I had enough with the crappy performance of the HR34 and finally bit the bullet and "purchased" a leased HR54. Got it set up yesterday (awesome responsiveness!) but now a day later I still can't set up my recordings due to missing guide information, and Ondemand remains unavailable. Just. Can't. Win. GRrrr.


----------



## CuttySnark (Oct 23, 2015)

GreenScrew said:


> 'back on programming'?? What does this mean?
> 
> I had enough with the crappy performance of the HR34 and finally bit the bullet and "purchased" a leased HR54. Got it set up yesterday (awesome responsiveness!) but now a day later I still can't set up my recordings due to missing guide information, and Ondemand remains unavailable. Just. Can't. Win. GRrrr.


Back on programming means once the bootup sequence is complete and live programming is on the screen. It can take up to 72 hours for guide data to fully populate so you may want to give it time upon initial activation.


----------



## mkdtv21 (May 27, 2007)

It's funny how Directv's on demand titles work perfect on the ios app and the watch Directv site but has loads of problems on the actual dvr's. As a suggestion as this is what I do, I load up Directv on demand titles on my iphone app and then use screen mirroring to my apple tv via airplay and can watch all the Directv On demand content on my tv running perfectly.


----------



## KyL416 (Nov 11, 2005)

That's because the streams on the apps use dynamic streaming so the bitrate and resolution of the video changes on the fly based on the quality of your connection, VOD is one giant recording file that's sent to your DVR's hard drive.

Dataset rows –
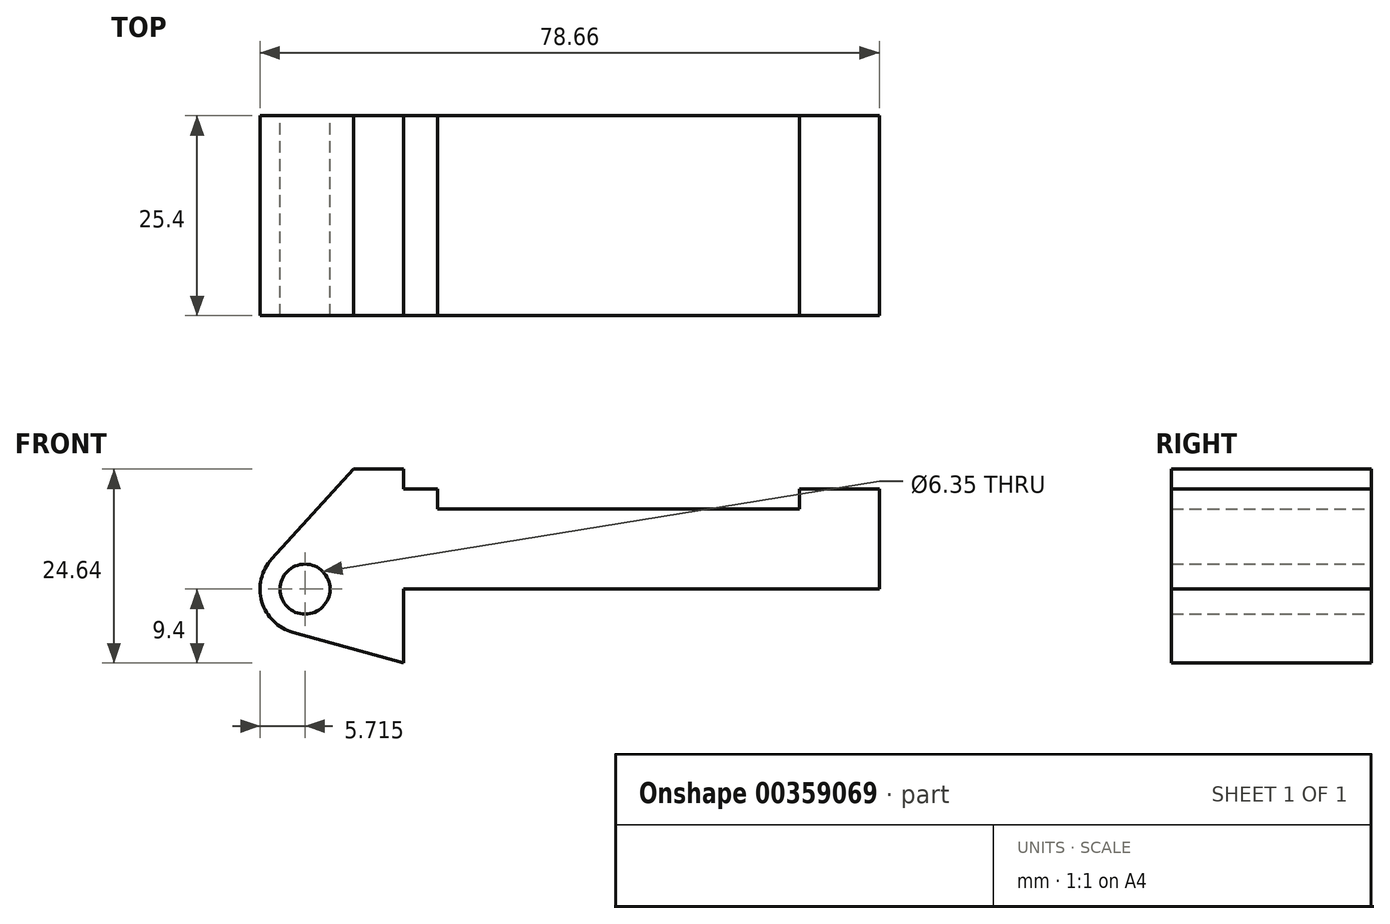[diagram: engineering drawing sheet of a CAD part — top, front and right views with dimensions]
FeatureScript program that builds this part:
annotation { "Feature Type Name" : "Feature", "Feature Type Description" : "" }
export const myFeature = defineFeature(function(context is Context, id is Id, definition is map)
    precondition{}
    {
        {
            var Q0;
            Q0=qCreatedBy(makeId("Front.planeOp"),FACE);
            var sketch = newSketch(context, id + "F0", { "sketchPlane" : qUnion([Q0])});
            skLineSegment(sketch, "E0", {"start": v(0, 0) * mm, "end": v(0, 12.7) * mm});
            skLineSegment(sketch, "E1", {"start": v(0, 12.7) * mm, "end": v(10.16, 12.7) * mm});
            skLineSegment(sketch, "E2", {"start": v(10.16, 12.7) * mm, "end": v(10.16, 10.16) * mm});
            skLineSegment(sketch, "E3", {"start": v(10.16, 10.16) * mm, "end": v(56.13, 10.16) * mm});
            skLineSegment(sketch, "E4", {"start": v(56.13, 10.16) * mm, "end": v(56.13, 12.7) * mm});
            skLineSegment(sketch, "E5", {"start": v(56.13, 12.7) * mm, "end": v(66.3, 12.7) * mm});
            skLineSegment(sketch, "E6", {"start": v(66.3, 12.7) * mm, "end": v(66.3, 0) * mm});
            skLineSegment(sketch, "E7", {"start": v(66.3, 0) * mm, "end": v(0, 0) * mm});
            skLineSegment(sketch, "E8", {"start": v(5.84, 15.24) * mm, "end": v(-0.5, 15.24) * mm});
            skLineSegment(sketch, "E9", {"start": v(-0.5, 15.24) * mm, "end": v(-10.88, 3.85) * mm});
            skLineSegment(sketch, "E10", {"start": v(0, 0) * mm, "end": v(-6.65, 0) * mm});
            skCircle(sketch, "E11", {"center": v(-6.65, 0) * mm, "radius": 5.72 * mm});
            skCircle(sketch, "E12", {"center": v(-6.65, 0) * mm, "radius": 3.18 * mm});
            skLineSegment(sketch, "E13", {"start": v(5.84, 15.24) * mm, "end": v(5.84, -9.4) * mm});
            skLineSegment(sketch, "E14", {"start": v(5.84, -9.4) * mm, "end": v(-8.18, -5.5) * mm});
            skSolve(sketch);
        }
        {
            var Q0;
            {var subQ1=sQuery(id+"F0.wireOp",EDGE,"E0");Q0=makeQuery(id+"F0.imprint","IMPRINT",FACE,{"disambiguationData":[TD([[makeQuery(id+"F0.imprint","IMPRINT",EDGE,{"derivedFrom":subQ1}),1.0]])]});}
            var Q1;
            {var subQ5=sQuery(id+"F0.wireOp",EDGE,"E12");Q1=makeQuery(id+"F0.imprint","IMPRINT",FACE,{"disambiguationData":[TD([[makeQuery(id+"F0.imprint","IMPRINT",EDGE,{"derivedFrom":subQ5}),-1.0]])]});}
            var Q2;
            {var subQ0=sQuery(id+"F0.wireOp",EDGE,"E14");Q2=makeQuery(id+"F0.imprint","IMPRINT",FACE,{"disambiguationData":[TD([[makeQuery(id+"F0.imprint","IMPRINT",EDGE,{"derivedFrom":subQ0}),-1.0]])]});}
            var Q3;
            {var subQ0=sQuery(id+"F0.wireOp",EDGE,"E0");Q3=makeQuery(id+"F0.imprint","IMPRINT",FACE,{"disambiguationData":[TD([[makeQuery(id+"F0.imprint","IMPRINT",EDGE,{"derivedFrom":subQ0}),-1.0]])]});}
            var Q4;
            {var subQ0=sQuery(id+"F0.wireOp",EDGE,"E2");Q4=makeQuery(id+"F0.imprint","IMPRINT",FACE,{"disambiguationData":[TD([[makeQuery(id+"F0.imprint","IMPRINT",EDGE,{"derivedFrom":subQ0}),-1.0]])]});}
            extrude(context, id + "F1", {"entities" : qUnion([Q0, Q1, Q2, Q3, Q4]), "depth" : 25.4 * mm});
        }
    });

Exercise details – Reproduce word for word the stretch of the HR54 forum thread from "## mkdtv21 (May" through "(Nov 11, 2005)".

Result below –
## mkdtv21 (May 27, 2007)

It's funny how Directv's on demand titles work perfect on the ios app and the watch Directv site but has loads of problems on the actual dvr's. As a suggestion as this is what I do, I load up Directv on demand titles on my iphone app and then use screen mirroring to my apple tv via airplay and can watch all the Directv On demand content on my tv running perfectly.


----------



## KyL416 (Nov 11, 2005)